Can the rankings of search engine results be manipulated to influence voter preferences for election candidates? Robert Epstein and Ronald E. Robertson sought to answer this question through a series of randomized controlled experiments. Their findings show that the preferences of undecided voters can be shifted towards a particular candidate by 20% or more.

Problem

Search engines are used by millions of voters during elections to learn about candidates. Previous work has shown that users tend to focus on websites that rank highly in search results, even if these websites are not necessarily related to what they search for. As such, if the rankings of websites that support a particular candidate are manipulated by a search engine to be higher in the results, then voters may receive biased information, potentially influencing election outcomes.

Design

Epstein and Robertson conducted a series of randomized controlled experiments to test the effect of search engine manipulation on voter preferences. In the first three experiments, eligible voters from San Diego, CA were recruited to test the effect of such manipulation in a lab setting for a recent election in Australia. The third of these experiments was then replicated as a nation-wide, online experiment across the United States using Amazon's Mechanical Turk platform. Lastly, a large-scale field experiment was conducted in India during a real-world election.

Methods

In the first four experiments, voters from various demographics (Republican, Democrat, independent, etc.) read biographies for candidates from a recent election in Australia. After this, they spent 15 minutes searching for more information about these candidates using a mock search engine developed by the researchers. In each treatment group, the rankings of search results were manipulated to favor particular candidates. The final experiment followed a similar design, but it was conducted in India during a real election with real candidates. The demographics for this experiment reflected that of Indian politics.

Results

In the first three experiments, there was a 48.4% increase among the treatment groups for subjects that would vote for the candidate with biased search rankings. Of these subjects, 75% of them did not detect that the manipulation was occurring. In the fourth experiment, there was a 36.7% among the treatment groups for subjects that would vote for the candidate with biased search rankings. Of these subjects, 91.4% of them did not detect that the manipulation was occurring. Lastly, in the field experiment in India, there was a 9.5% increase among the treatment groups for subjects that would vote for the candidate with biased search rankings. Of these subjects, 99.5% of them did not detect that the manipulation was occurring.

Notable References

Bond, R. M., Fariss, C. J., Jones, J. J., Kramer, A. D., Marlow, C., Settle, J. E., & Fowler, J. H. (2012). A 61-million-person experiment in social influence and political mobilization. Nature, 489(7415), 295.

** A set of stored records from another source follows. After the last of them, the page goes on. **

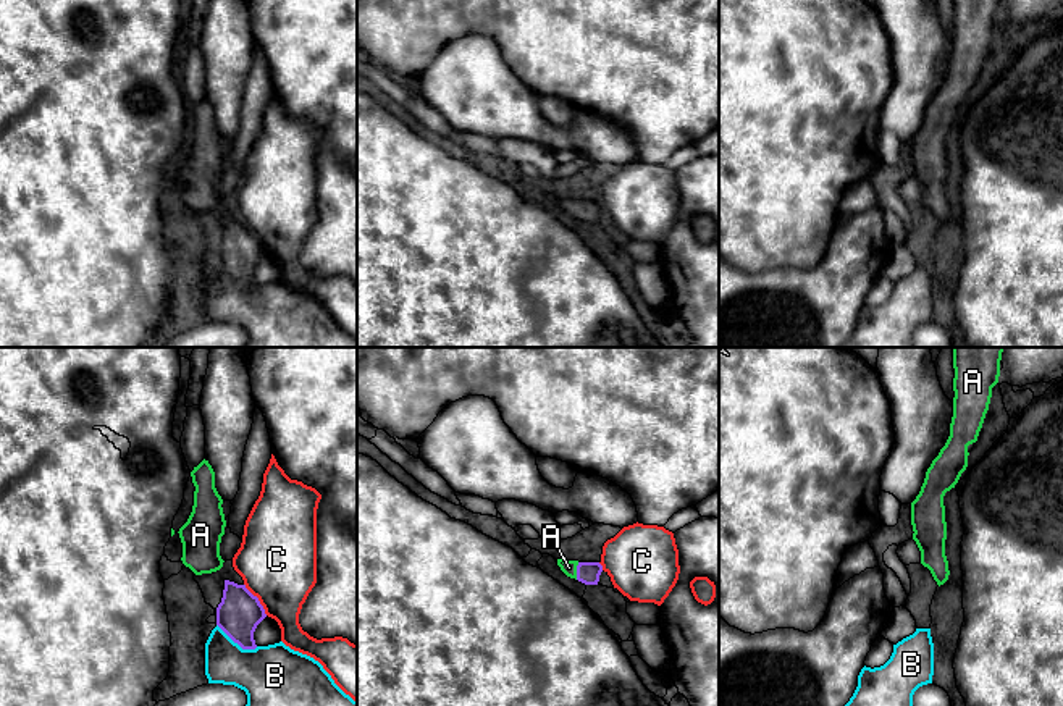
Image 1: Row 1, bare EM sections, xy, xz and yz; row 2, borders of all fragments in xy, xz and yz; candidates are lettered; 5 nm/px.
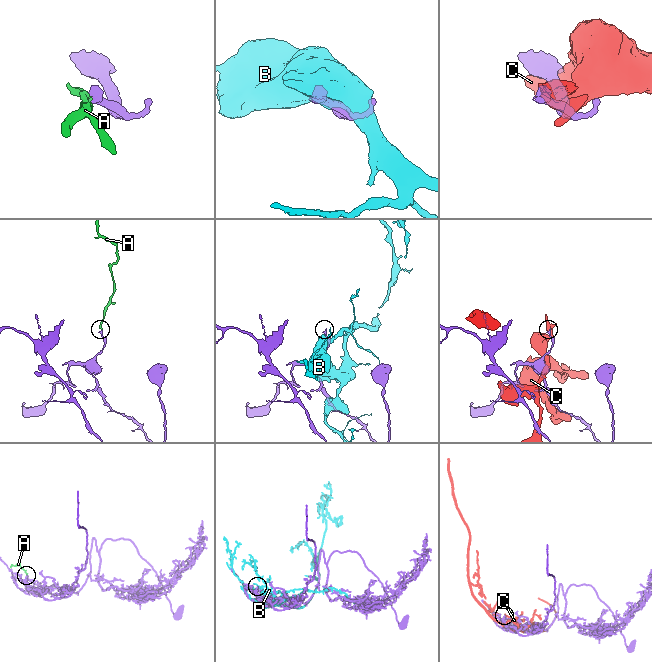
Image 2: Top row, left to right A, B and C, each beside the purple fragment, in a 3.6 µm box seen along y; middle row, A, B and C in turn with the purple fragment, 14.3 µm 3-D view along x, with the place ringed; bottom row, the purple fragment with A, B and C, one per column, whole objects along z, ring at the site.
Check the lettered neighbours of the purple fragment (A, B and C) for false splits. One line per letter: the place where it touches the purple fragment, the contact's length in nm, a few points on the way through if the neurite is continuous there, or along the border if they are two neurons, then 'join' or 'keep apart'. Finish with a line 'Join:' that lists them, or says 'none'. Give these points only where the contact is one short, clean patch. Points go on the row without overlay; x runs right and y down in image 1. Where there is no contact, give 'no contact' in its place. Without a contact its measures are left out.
A: xz (577, 209) | 90 nm | across xz (587, 210), (577, 209), (569, 205) | join
B: xy (238, 281) | 240 nm | keep apart
C: xy (257, 238) | 200 nm | keep apart
Join: A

Fogg, B. J. (2002). Persuasive technology: using computers to change what we think and do. Ubiquity, 2002(December), 5.

Theoretical and Practical Relevance

Put together, these findings suggest that the manipulation of search rankings has a statistically significant effect on voters' likelihood to vote for a particular candidate. Although the magnitude of this effect varied among the five experiments, Epstein and Robertson postulate that it would be fairly easy for a search engine to nudge 20% of undecided voters towards a particular candidate. Thus, without transparency and regulation, search engines could be manipulated to effect the outcome of elections.